Of course it helps that this is a perfectly constructed pop song complete with a verse/chorus/verse/chorus/solo/chorus/end setup, and with just enough tripped out lysergic goodness sprinkled in around the edges to have The Floyd’s freak scene card fully stamped. An extra shoutout is in order here for Rick Wright, the quiet Floyd keyboard man, who provides those pristine McCartney harmonies on the “Laaaayyynnneeee” of the chorus that really kick this can far into the realm of the smash pop hit.

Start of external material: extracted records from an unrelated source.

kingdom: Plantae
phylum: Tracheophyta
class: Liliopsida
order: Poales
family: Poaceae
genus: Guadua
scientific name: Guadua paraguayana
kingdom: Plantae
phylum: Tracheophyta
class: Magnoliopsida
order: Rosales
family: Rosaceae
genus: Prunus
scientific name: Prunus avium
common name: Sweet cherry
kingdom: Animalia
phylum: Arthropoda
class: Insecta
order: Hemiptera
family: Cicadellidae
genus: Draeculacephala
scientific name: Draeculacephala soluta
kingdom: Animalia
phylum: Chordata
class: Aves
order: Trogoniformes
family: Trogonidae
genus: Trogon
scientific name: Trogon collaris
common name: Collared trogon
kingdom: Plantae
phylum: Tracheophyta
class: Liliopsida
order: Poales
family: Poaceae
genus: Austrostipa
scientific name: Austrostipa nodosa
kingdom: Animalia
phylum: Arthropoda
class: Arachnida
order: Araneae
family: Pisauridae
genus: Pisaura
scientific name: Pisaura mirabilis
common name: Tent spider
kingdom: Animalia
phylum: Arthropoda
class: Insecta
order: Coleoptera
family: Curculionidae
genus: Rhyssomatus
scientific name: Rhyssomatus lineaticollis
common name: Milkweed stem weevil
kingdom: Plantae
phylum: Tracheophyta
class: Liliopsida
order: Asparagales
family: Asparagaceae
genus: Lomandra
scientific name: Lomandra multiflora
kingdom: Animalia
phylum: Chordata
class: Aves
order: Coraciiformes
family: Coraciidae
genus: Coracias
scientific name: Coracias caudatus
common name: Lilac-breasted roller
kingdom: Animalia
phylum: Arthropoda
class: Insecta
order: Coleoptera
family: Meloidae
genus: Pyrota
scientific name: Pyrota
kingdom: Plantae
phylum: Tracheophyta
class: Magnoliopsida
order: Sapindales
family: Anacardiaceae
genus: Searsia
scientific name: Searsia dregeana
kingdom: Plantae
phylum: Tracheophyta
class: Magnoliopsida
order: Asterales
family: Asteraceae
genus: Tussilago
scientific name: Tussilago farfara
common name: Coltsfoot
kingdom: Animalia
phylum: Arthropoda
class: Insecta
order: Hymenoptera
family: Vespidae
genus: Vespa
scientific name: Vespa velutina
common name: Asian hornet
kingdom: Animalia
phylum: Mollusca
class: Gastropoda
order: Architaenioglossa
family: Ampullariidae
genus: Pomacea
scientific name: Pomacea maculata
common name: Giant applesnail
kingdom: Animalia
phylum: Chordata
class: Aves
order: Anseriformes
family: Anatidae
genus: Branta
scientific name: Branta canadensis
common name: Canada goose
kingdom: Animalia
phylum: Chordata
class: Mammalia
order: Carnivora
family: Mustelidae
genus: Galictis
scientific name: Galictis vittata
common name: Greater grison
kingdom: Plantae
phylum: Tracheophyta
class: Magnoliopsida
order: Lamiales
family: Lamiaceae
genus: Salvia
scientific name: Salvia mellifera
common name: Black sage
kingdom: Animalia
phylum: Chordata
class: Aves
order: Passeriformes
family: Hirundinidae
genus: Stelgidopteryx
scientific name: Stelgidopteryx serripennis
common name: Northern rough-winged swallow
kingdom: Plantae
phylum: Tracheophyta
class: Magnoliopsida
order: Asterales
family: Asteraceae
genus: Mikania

With “Arnold Layne” this fine arts man moonlighting as a musician manages to have a laugh at the expense of the listening public, the aural equivalent of smuggling a Klimt into the tourist museum disguised as a Vermeer. It’s one of the strangest songs to ever hit the UK Top 20, and what makes it brilliant is that it doesn’t seem so strange even on repeated listens. It takes a deeper examination to realize just how weird and unsettling the track is, and the critical dissection of pop songs just isn’t a thing that was done in early 1967. Instead, the strangeness of “Arnold Layne” hit those in the know on a visceral level, an “ah ha!” moment when everything clicked, and it was within this eureka realm that Syd Barrett the songwriter set up basecamp to blow minds to charred cinders over the next four technicolor years.